Problem details: Each record that follows should be repeated exactly, minus any images.

Data entries:
━━━━━━━━━━

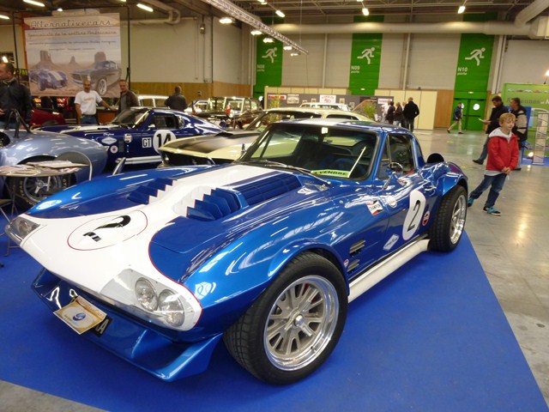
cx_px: 274
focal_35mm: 25
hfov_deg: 69.4
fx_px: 396
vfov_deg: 54.9
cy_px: 206
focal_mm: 4.5
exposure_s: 1/30
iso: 200
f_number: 3.3
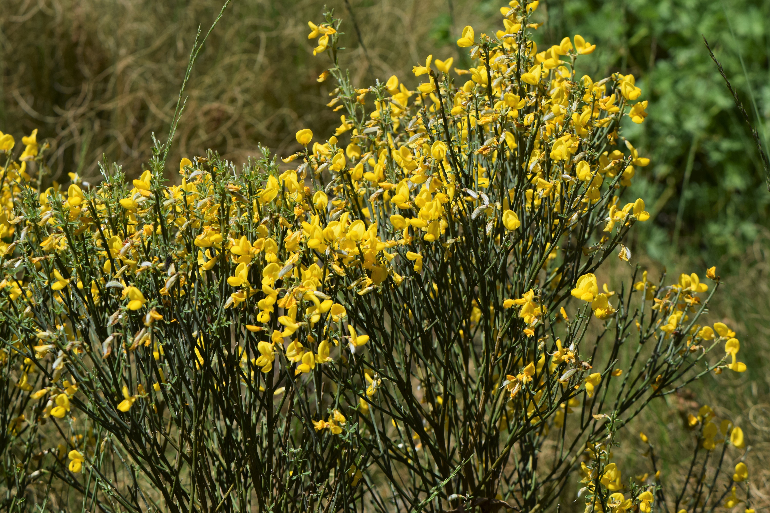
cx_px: 385
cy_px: 256
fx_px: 2727
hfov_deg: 16.1
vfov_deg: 10.8
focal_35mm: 128
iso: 200
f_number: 8
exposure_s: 1/1000
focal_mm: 85
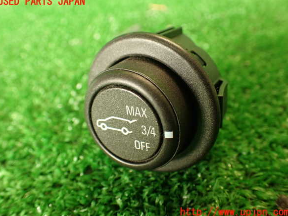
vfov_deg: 42.9
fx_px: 274
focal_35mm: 33
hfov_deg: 55.4
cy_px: 107
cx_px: 144
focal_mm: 5.79
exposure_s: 1/30
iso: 250
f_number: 2.4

━━━━━━━━━━

Expected answer:
cx_px: 274
focal_35mm: 25
hfov_deg: 69.4
fx_px: 396
vfov_deg: 54.9
cy_px: 206
focal_mm: 4.5
exposure_s: 1/30
iso: 200
f_number: 3.3
cx_px: 385
cy_px: 256
fx_px: 2727
hfov_deg: 16.1
vfov_deg: 10.8
focal_35mm: 128
iso: 200
f_number: 8
exposure_s: 1/1000
focal_mm: 85
vfov_deg: 42.9
fx_px: 274
focal_35mm: 33
hfov_deg: 55.4
cy_px: 107
cx_px: 144
focal_mm: 5.79
exposure_s: 1/30
iso: 250
f_number: 2.4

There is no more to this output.